The group says that the olive tree also symbolizes revival, renewal and new generations, as in Psalm 128: “Happy is everyone who fears the Lord, who walks in his ways … your children will be like olive shoots around your table.”

Sindyanna exports its fair-trade olive oil and other products from its warehouse and factory in Kfar Kana (Cana), about 3.1 miles northeast of Nazareth on the road to the Sea of Galilee. The village of Cana is recognized by Christians worldwide as the biblical Cana of Galilee, where according to the Fourth Gospel, Jesus performed his first public miracle — the turning of water into wine at a wedding feast (John 2:1–11), the first among seven miraculous signs.

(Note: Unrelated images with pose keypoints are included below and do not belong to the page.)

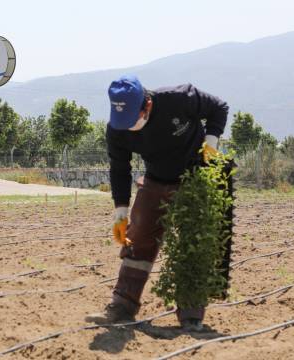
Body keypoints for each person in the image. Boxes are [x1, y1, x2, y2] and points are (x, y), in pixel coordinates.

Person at [85, 75, 229, 331]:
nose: (128, 127)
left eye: (133, 120)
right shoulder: (116, 129)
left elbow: (219, 107)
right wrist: (120, 213)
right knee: (137, 237)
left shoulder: (179, 97)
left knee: (192, 243)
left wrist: (211, 144)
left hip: (194, 178)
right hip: (155, 179)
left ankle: (191, 315)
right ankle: (122, 305)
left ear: (147, 106)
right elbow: (119, 168)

Kathy Melvin, Director of Mission Communications, Presbyterian Mission Agency

Today’s Focus: Sindyanna of Galilee

Let us join in prayer for:

PC(USA) Agencies’ Staff
Regina Kimbrough,  Trust Officer, Presbyterian Foundation
Tracey King-Ortega, Mission co-worker serving in Nicaragua, Presbyterian Mission Agency

Let us pray

Eternal and loving God, in the midst of a world of relentless change, grant us a deep and abiding sense of your sovereign power and abiding presence in our lives. May we walk the way you have set before us in confidence, in hope and in faithfulness to our calling in Christ Jesus our Lord. Amen.